Are we destined for trouble? Answer: yes. Does that mean God is indifferent or not present? Answer: no. Gee, those easy answers couldn’t be more difficult.
“Life is hard. It’s harder if you’re stupid.” That’s a meme supposedly quoting John Wayne. No disrespect intended to the Duke (who, nearly 40 years after his death, is still my favorite actor) but we’re all stupid. Stupidity is a symptom of sin; bad choices yielding more bad choices is symptomatic of sin starting off the whole process. And our choices do largely determine our outcome. Bad choices are almost guaranteed to make hard times even harder. Don’t believe me? Ask anyone who’s gotten into crime, or drugs, or adultery, or a web of lies. Stupidity only makes things worse.
Sometimes it seems like that’s all we’re destined for, as if God has it in for us. As if God has abandoned us. Depression entrenches that impression; so do negativity, exhaustion, anger, and pain. Yet, if you think God does indeed have it in for us, that He sets things in motion but then takes a hands-off approach as we live, how do you explain Him constantly sustaining us in life? How do you explain the feeling of release that comes from compassion, or forgiveness? How can we not see that it is the hand of Jesus at work in our lives when we act out in ways that demonstrate His love, His patience, His empathy, His heart?

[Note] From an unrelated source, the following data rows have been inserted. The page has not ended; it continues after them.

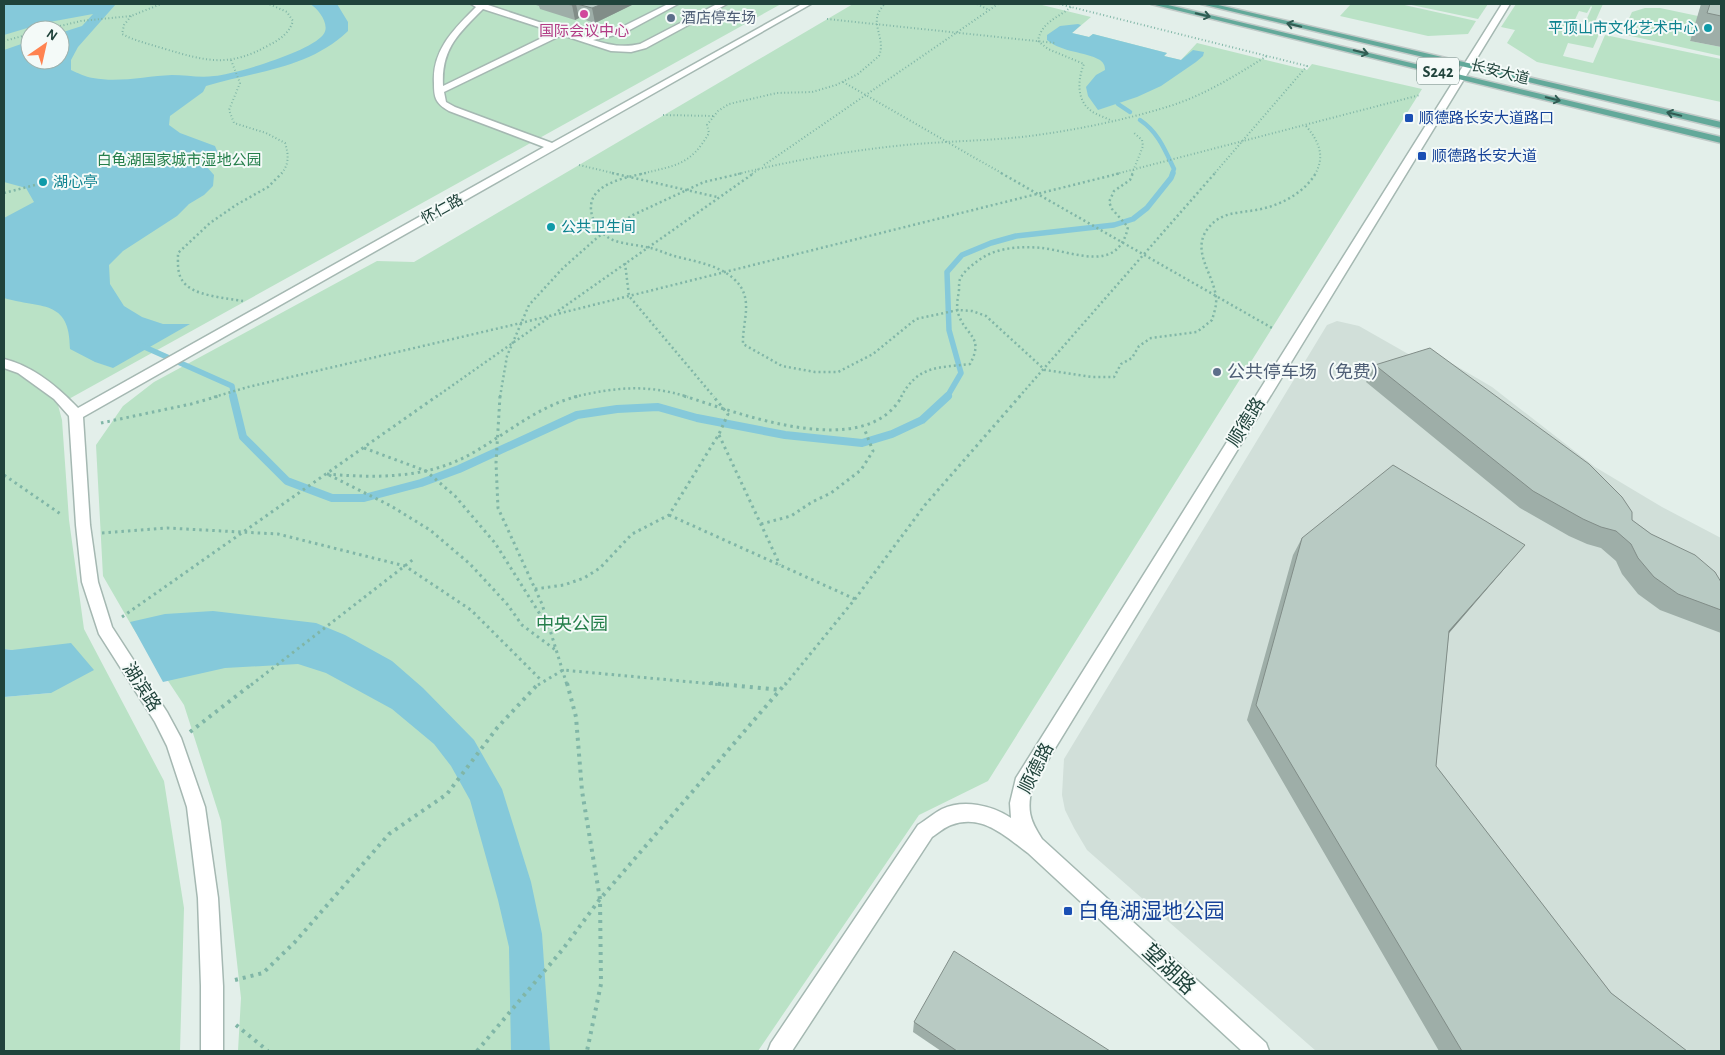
<svg xmlns="http://www.w3.org/2000/svg" width="1725" height="1055" font-family="'Alegreya Sans','Noto Sans SC',sans-serif">
<style>
.built{fill:#d1dfd9}
.green{fill:#bae2c6;fill-rule:evenodd}
.water{fill:#85c9da}
.lines{fill:none;stroke-linecap:round;stroke-linejoin:round}
.stream-far2{stroke:#85c9da;stroke-width:4.5}
.stream-far1{stroke:#85c9da;stroke-width:5.5}
.stream{stroke:#85c9da;stroke-width:8}
.minor-casing{stroke:#a5b8b2;stroke-width:3}
.major-casing{stroke:#c1cac8;stroke-width:3}
.path-far3{stroke:#80b6a7;stroke-width:2;stroke-dasharray:1 2.5;stroke-linecap:butt}
.path-far2{stroke:#80b6a7;stroke-width:2.5;stroke-dasharray:2 3;stroke-linecap:butt}
.path-far1{stroke:#80b6a7;stroke-width:3;stroke-dasharray:2.5 4;stroke-linecap:butt}
.path{stroke:#80b6a7;stroke-width:4;stroke-dasharray:3 5;stroke-linecap:butt}
.minor{fill:#fff;fill-rule:evenodd}
.major{fill:#63a99a;fill-rule:evenodd}
.wall{fill:#9eaea8}
.shaded-wall{fill:#818d88}
.building{fill:#b8cac3;stroke:#818d88}
.oneway{stroke:#315c53}
.hotel-dot{fill:#d1479c;stroke:#f4faf8;stroke-width:2}
.service-dot{fill:#5c6f8a;stroke:#f4faf8;stroke-width:2}
.culture-dot{fill:#0f9aa8;stroke:#f4faf8;stroke-width:2}
.transit-dot{fill:#1a4fb4;stroke:#f4faf8;stroke-width:2}
.labels{text-anchor:middle;stroke-width:4;stroke-linejoin:round;paint-order:stroke}
.far-service-label{font-size:15px;fill:#4e5e75;stroke:#f4faf8;text-anchor:start}
.far-culture-label{font-size:15px;fill:#0d838f;stroke:#f4faf8;text-anchor:start}
.far-hotel-label{font-size:15px;fill:#b23c85;stroke:#f4faf8}
.far-street-label{font-size:15px;fill:#20433b;stroke:#f4faf8}
.far-transit-label{font-size:15px;fill:#164399;stroke:#f4faf8;text-anchor:start}
.far-park-label{font-size:15px;fill:#257f4b;stroke:#f4faf8}
.shield{fill:#f4faf8;stroke:#607a74;stroke-width:1}
.shield-label{font-size:16px;font-weight:bold;fill:#20433b}
.service-label{font-size:18px;fill:#4e5e75;stroke:#f4faf8;text-anchor:start}
.street-label{font-size:18px;fill:#20433b;stroke:#f4faf8}
.park-label{font-size:18px;fill:#257f4b;stroke:#f4faf8}
.near-transit-label{font-size:21px;fill:#164399;stroke:#f4faf8;text-anchor:start}
.near-street-label{font-size:21px;fill:#20433b;stroke:#f4faf8}
</style>
<rect width="100%" height="100%" fill="#e3efea"/>
<path class="built" d="M1337,321L1359,326L1410,355L1429,350L1492,387L1595,467L1662,507L1721,538V1051H1316L1087,850L1074,828L1065,810L1062,795L1064,759L1327,325Z"/>
<g class="green">
<path d="M4,4H781L58,405L62,420L69,520L84,629L164,781L184,908L180,1051H4V697L51,693L12,650L4,649ZM30,30H60V60H30Z"/>
<path d="M853,4H1038L1091,17L1072,33L1089,37L1093,34L1167,53L1164,56L1181,60L1197,43L1307,70L1312,64L1422,89L988,781L919,815L758,1051H238L241,998L221,821L184,705L133,628L103,576L96,445L123,406L154,382L377,261L414,262Z"/>
<path d="M1351,4H1400L1476,21L1468,34L1428,36L1340,16Z"/>
<path d="M1407,4H1488L1478,19Z"/>
<path d="M1516,4H1603L1594,24L1585,23L1592,7L1591,6L1587,13L1579,11L1572,26L1600,32L1593,48L1568,43L1563,56L1593,63L1605,35L1721,59V102L1537,62L1507,43L1515,30L1501,27Z"/>
<path d="M1645,8H1660L1698,16L1690,41L1721,47V56L1622,34L1632,12Z"/>
</g>
<g class="water">
<path d="M4,4H116L78,47L71,60V70C78,73 85,77 93,78C119,83 146,76 172,75C186,75 200,78 214,76C236,74 309,52 323,35C331,26 319,9 310,4H337L348,22V31C308,69 256,71 206,86L203,92L170,116L169,125L180,133L215,146L220,158L207,167L214,175L213,186L204,195L189,204L177,216L123,251L109,265L110,284L124,306L142,317L163,324H190L113,368L95,362L70,349C70,298 40,309 4,298V218L34,202L26,188L4,182V50L30,41V60H60V33L82,26L93,14L44,23L4,35Z"/>
<path d="M1078,24L1081,25L1072,33L1089,37L1093,34L1167,53L1164,56L1181,60L1193,50L1204,52L1203,56L1196,62L1161,86L1137,97L1098,110L1088,96L1086,87L1096,75L1105,70C1105,66 1104,63 1100,60C1084,51 1063,53 1047,40V35L1060,26Z"/>
<path d="M213,611L316,623L345,635L392,661L423,688L474,740L502,789L531,882L542,934L550,1051H511L509,947L498,900L470,800L451,766L434,744L392,709L326,673L298,664L225,668L163,682L130,622L165,614Z"/>
<path d="M71,643L94,670L51,693L4,697V649L12,650Z"/>
</g>
<g class="lines">
<g class="stream-far2">
<path d="M1118,104L1130,112"/>
<path d="M1140,120C1158,132 1165,150 1174,169L1172,174"/>
</g>
<g class="stream-far1">
<path d="M140,345L232,386L234,397"/>
<path d="M947,397L961,373L949,330L947,272L962,255L991,243L1016,236L1114,225L1133,219L1147,208L1171,178L1173,173"/>
</g>
<path class="stream" d="M233,396L243,437L287,481L332,498H364L421,483L459,469L577,415L617,409L658,407L697,418L785,435L862,443L892,434L922,420L948,396"/>
<defs>
<g id="minor">
<path d="M471,4H485L584,37L618,29L668,4H678L624,33L593,40C609,45 623,48 640,44L717,4H727L646,48L631,52L611,51L562,35L444,92L446,102L455,107L552,143L802,4H811L83,417L90,525L98,582L112,627L167,712L181,738L205,807L218,898L223,986V1051H201V986L198,898L187,807L167,746L155,722L99,634L82,582L76,525L69,416L54,399L18,373L4,368V359C33,366 58,387 78,408L544,147L449,111C435,103 434,97 434,83C432,50 454,29 476,7ZM483,9L554,32L443,86C441,49 458,34 483,9Z"/>
<path d="M1502,4H1510L1032,786C1027,810 1029,819 1042,839L1266,1043L1269,1051H1242L1028,853C1005,836 982,813 951,825C945,827 938,833 932,837L792,1051H768L771,1043L918,825C926,820 934,813 942,809C963,799 992,805 1011,818L1010,803L1016,778Z"/>
</g>
<g id="major">
<path d="M1151,4H1164L1721,137V143Z"/>
<path d="M1201,4H1214L1721,122V128Z"/>
</g>
</defs>
<use href="#minor" class="minor-casing"/>
<use href="#major" class="major-casing"/>
<g class="path-far3">
<path d="M977,4L989,10"/>
<path d="M1059,4L1307,66L1214,174"/>
<path d="M1071,7C1058,18 1041,22 1038,41L1048,49L1084,64C1078,78 1076,99 1090,110C1096,115 1105,117 1112,121"/>
<path d="M131,16L124,25L122,34L128,37C140,42 152,45 165,49C206,61 229,68 269,45C281,39 289,33 293,21L287,12L269,4"/>
<path d="M827,19L1055,43"/>
<path d="M43,30L81,21L131,16L161,4"/>
<path d="M4,41L30,34"/>
<path d="M231,60L240,83L229,110L234,123L266,133L285,143C289,155 289,165 281,174"/>
<path d="M843,82L1003,174"/>
<path d="M663,115L713,116"/>
<path d="M1306,126C1318,140 1326,156 1315,174"/>
<path d="M579,165L617,174"/>
<path d="M764,165L998,4"/>
<path d="M641,174C676,165 690,166 709,133L707,125L718,111L729,104L777,93L812,92L836,85L858,74L879,56C887,36 866,22 885,4"/>
<path d="M738,174C794,160 847,151 905,145C946,141 988,141 1030,136C1076,130 1125,120 1170,106C1205,95 1236,75 1267,56"/>
<path d="M752,174L759,169"/>
<path d="M1116,174L1420,95"/>
<path d="M1132,174L1143,146L1142,140L1133,132"/>
</g>
<g class="path-far2">
<path d="M612,173L717,197"/>
<path d="M646,173C628,177 592,183 591,206C590,218 599,232 609,238C619,244 633,244 645,247C654,248 662,252 671,255C691,261 718,264 734,279C755,298 742,321 743,344L782,366L815,372H838L873,354L916,319L958,310L972,311L986,316L1045,370L1092,377H1114L1121,364L1132,358L1139,346L1151,338L1197,332L1212,320C1214,313 1217,305 1216,297C1213,272 1189,249 1210,226C1222,212 1239,213 1256,210C1280,206 1304,193 1316,173"/>
<path d="M1001,173L1272,328"/>
<path d="M4,193L35,185"/>
<path d="M625,263L629,296L714,397"/>
<path d="M243,301C226,298 191,296 182,280C177,272 178,262 178,253L210,223L236,205L268,187L282,173"/>
<path d="M558,311L754,173"/>
<path d="M214,397L248,387L521,323L1121,173"/>
<path d="M436,397L551,316"/>
<path d="M500,397L507,356L529,305L563,268L598,237L633,215L704,182L743,173"/>
<path d="M574,397C616,387 647,384 688,397"/>
<path d="M901,397C918,365 938,368 970,364C985,336 965,336 958,313C956,305 958,298 959,290C959,286 959,282 960,279C964,271 972,265 979,260C997,247 1021,246 1042,248C1075,252 1118,274 1128,227L1112,209L1109,202L1114,191L1130,180L1133,173"/>
<path d="M1019,397L1215,173"/>
</g>
<g class="path-far1">
<path d="M500,396L496,463L498,508L542,604L567,685"/>
<path d="M684,396C739,413 865,463 902,396"/>
<path d="M101,423L191,404L219,396"/>
<path d="M719,435L780,565"/>
<path d="M364,448L426,471L455,496L495,543L548,627"/>
<path d="M327,474C375,478 425,479 469,455C507,434 537,406 579,396"/>
<path d="M4,475L62,515"/>
<path d="M329,475L391,506L430,530L470,564L507,604L522,625L557,651"/>
<path d="M669,515L855,599"/>
<path d="M761,524L791,516L812,502L831,493L861,470L873,451L864,428"/>
<path d="M102,533L167,528L278,534L405,566L471,610L542,681"/>
<path d="M535,589L564,585L584,578L600,568L632,534L669,515L719,434L728,414L713,396"/>
<path d="M122,617L437,396"/>
<path d="M251,685L415,558"/>
<path d="M538,685L563,670L724,685"/>
<path d="M785,685L855,599L925,505L1020,396"/>
</g>
<g class="path">
<path d="M567,683L576,717L582,791L600,899L601,984L587,1051"/>
<path d="M710,683L781,690"/>
<path d="M190,732L253,683"/>
<path d="M235,980L263,973L295,942L389,834L447,794L497,728L539,683"/>
<path d="M236,1025L268,1051"/>
<path d="M477,1051L563,949L600,899L786,683"/>
</g>
<use href="#minor" class="minor"/>
<use href="#major" class="major"/>
</g>
<g class="wall">
<path d="M533,4H634L595,23L579,18L575,20L540,9L539,6Z"/>
<path d="M1701,4H1721V47L1690,41Z"/>
<path d="M1375,365L1632,520L1651,534L1721,582V633L1660,610L1638,594L1622,574L1616,561L1601,548L1587,544L1569,536L1520,508L1366,382Z"/>
<path d="M1302,538L1525,545L1511,561L1449,633L1436,766L1611,993L1687,1051H1439L1247,720L1293,555Z"/>
<path d="M914,1022L1110,1051H941L913,1032Z"/>
</g>
<g class="shaded-wall">
<path d="M576,4L579,18L575,20L572,5Z"/>
<path d="M602,4H634L595,23L592,8Z"/>
<path d="M1525,545L1511,561L1436,648L1449,631Z"/>
</g>
<g class="building">
<path d="M566,4H576L572,5Z"/>
<path d="M577,4H602L592,8Z"/>
<path d="M1710,4H1721V16L1707,13Z"/>
<path d="M1430,348L1589,464L1622,497L1632,512V520L1651,534L1695,555L1715,572L1721,582V610L1678,594L1654,577L1638,558L1631,544L1616,531L1601,527L1583,519L1533,491L1375,365Z"/>
<path d="M1393,465L1525,545L1449,631L1436,766L1611,993L1687,1051H1462L1256,705L1302,538Z"/>
<path d="M954,951L1110,1051H957L914,1022Z"/>
</g>
<defs><path id="oneway-shaft" d="M-6 0H5M1.5-3L5.5 0L1.5 3" fill="none" stroke-width="1.6" stroke-linecap="round" stroke-linejoin="round" transform="scale(1.25)"/></defs>
<g class="oneway">
<use href="#oneway-shaft" transform="translate(1203 15) rotate(13)"/>
<use href="#oneway-shaft" transform="translate(1294 25) rotate(-167)"/>
<use href="#oneway-shaft" transform="translate(1361 52) rotate(13)"/>
<use href="#oneway-shaft" transform="translate(1553 99) rotate(14)"/>
<use href="#oneway-shaft" transform="translate(1674 114) rotate(-167)"/>
</g>
<circle class="hotel-dot" cx="584" cy="14" r="5"/>
<g class="service-dot">
<circle cx="671" cy="18" r="5"/>
<circle cx="1217" cy="372" r="5"/>
</g>
<g class="culture-dot">
<circle cx="1708" cy="28" r="5"/>
<circle cx="43" cy="182" r="5"/>
<circle cx="551" cy="227" r="5"/>
</g>
<g class="transit-dot">
<rect x="1404" y="113" width="10" height="10" rx="2.5"/>
<rect x="1417" y="151" width="10" height="10" rx="2.5"/>
<rect x="1063" y="906" width="10" height="10" rx="2.5"/>
</g>
<g class="labels">
<g class="far-service-label">
<text x="681" y="23">酒店停车场</text>
</g>
<g class="far-culture-label">
<text x="1698" y="33" text-anchor="end">平顶山市文化艺术中心</text>
<text x="53" y="187">湖心亭</text>
<text x="561" y="232">公共卫生间</text>
</g>
<g class="far-hotel-label">
<text x="584" y="36">国际会议中心</text>
</g>
<g class="far-street-label">
<text transform="translate(1500 72) rotate(14)" y="5">长安大道</text>
<text transform="translate(442 209) rotate(-29)" y="5">怀仁路</text>
</g>
<g class="far-transit-label">
<text x="1419" y="123">顺德路长安大道路口</text>
<text x="1432" y="161">顺德路长安大道</text>
</g>
<g class="far-park-label">
<text x="179" y="165">白龟湖国家城市湿地公园</text>
</g>
<rect class="shield" x="1417" y="57.5" width="42" height="27" rx="4"/>
<g class="shield-label">
<text x="1438" y="77">S242</text>
</g>
<g class="service-label">
<text x="1227" y="378">公共停车场（免费）</text>
</g>
<g class="street-label">
<text transform="translate(1246 422) rotate(-58)" y="6">顺德路</text>
<text transform="translate(142 687) rotate(57)" y="6">湖滨路</text>
<text transform="translate(1036 768) rotate(-63)" y="6">顺德路</text>
</g>
<g class="park-label">
<text x="572" y="630">中央公园</text>
</g>
<g class="near-transit-label">
<text x="1078" y="918">白龟湖湿地公园</text>
</g>
<g class="near-street-label">
<text transform="translate(1169 969) rotate(43)" y="7">望湖路</text>
</g>
</g>
<rect width="1725" height="1055" fill="none" stroke="#20433b" stroke-width="10"/>
<g transform="translate(45 45) rotate(34)"><circle r="24" fill="#f4faf8" stroke="#9fb1ac"/>
<path d="M0-4L9 19L0 12L-9 19Z" fill="#ff8351"/>
<text y="-8" font-size="14" font-weight="bold" text-anchor="middle" fill="#20433b">N</text>
</g>
</svg>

Paul was lonely in Athens, and Athens was a hostile place for a follower of this new belief system called “Christianity.” Think of it as the San Francisco of its day, but with a better appreciation for democracy yet having poorer standards of sanitation. It would have been tough to endure, even for a gifted spirit like Paul. Yet he sent his friend Timothy to Thessalonica because Thessalonica needed Timothy more. That wasn’t just Paul being pragmatic or realistic: it was the heart of Jesus at work in him, causing Paul to act in ways that edified and encouraged others. Paul knew he could expect trouble, especially when his ‘forces’ were separated and divided. Yet he knew God would provide, that God would be with him, that even when troubles seemed destined, God would work in him to help him endure, persevere, and build hope.
We’re no different. Life is harder when we’re stupid; Paul did stupid things, too. But Paul trusted Christ implicitly and that allowed him to move beyond adversity and into the realm of miracles called “faith.” I think the Duke would agree.
For further reading: Romans 5:3-5, Thessalonians 3:4.
Lord, help me to rely more on you, to overcome adversity.